Como Chillida en el País Vasco, Tàpies también es una especie de símbolo de la cultura catalana contemporánea, testimonios vivos de dos pueblos que no permiten que les sea anulada una identidad formada a través de los siglos. De esta manera, ya en 1948, Tàpies es uno de los fundadores de Dau al Set, el célebre movimiento plástico, que trató de resucitar, a través del surrealismo, la memoria perdida de la vanguardia, a la vez que reivindicaba el espíritu catalán, entonces perseguido. Como Chillida, Tàpies también marchará a París, y allí logrará un éxito indiscutible, que le convierte posteriormente, por todo el mundo, en uno de los principales informalistas, verdaderamente genial en las calidades matéricas.
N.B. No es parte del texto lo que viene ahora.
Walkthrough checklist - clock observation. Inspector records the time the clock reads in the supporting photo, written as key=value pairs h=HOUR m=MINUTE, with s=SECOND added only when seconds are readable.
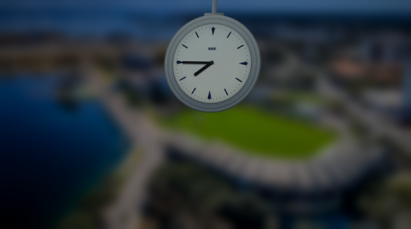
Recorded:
h=7 m=45
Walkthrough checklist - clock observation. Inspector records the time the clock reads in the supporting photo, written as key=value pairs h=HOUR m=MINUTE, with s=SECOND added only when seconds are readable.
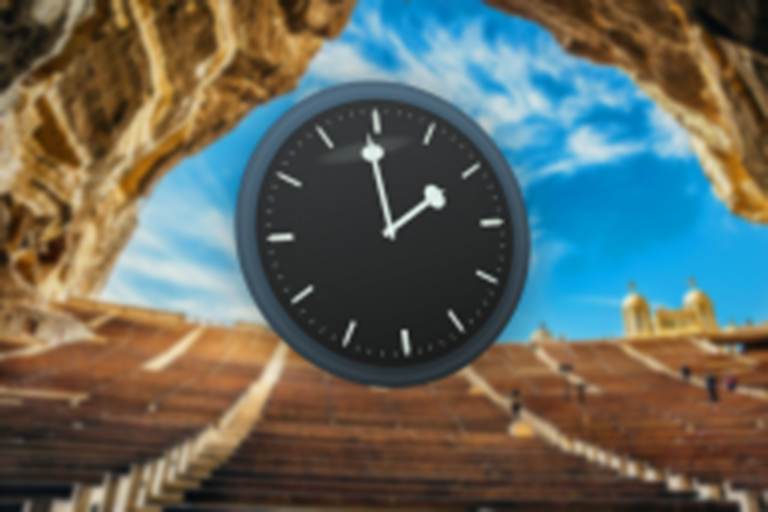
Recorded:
h=1 m=59
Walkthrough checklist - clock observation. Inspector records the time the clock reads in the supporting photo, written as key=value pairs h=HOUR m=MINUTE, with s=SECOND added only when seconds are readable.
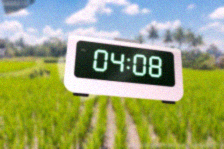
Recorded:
h=4 m=8
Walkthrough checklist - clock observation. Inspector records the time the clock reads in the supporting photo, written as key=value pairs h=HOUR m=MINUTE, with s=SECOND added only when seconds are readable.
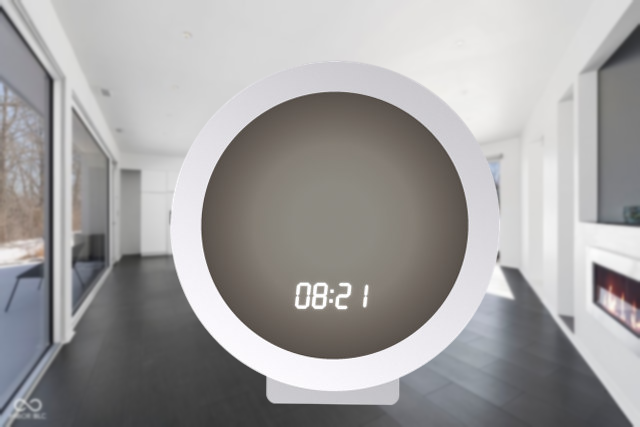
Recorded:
h=8 m=21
Manuel Rivera, por su parte, participa en otro de los hitos de la renovación plástica de la posguerra española: el de la fundación del grupo El Paso, que, en 1957, abrió, esta vez desde Madrid, un nuevo estilo, en el fondo y en la forma, de concebir y hacer el arte. Hoy en día, la imagen tan característica de sus redes metálicas, cuya aspereza no impide la poesía evocativa de los espejos, ni el efecto sensual, le identifica como una de las personalidades más vigorosas de nuestro arte actual.

Un edificio modelo

Por último, una mención al justo premio a esa institución, que no sólo ha restaurado dignamente un interesantísimo edificio de la arquitectura madrileña -el edificio Arbós-, sino que lo ha convertido en sala de exposiciones para el pueblo de Madrid. Son, pues, varios los factores que concurren en el mérito de esta benemérita acción de la Caja de Ahorros de Madrid, tanto desde el punto de vista de ejemplar de conservación del muy dañado patrimonio artístico español, como desde el de difusión cultural. Con todo, nada comparable con el hecho en sí mismo decisivo de mostrar ante el país la inmensa responsabilidad institucional que corresponde a las empresas públicas en pro de la democratización de la cultura. Por eso, tras las magníficas exposiciones de Saura y Guerrero, nos preocupa que un tan excelente comienzo no vaya a tener continuidad, cuando ya los madrileños comenzábamos a acostumbramos a incluir el precioso edificio de Arbós en el itinerario obligado de cualquier amante del arte.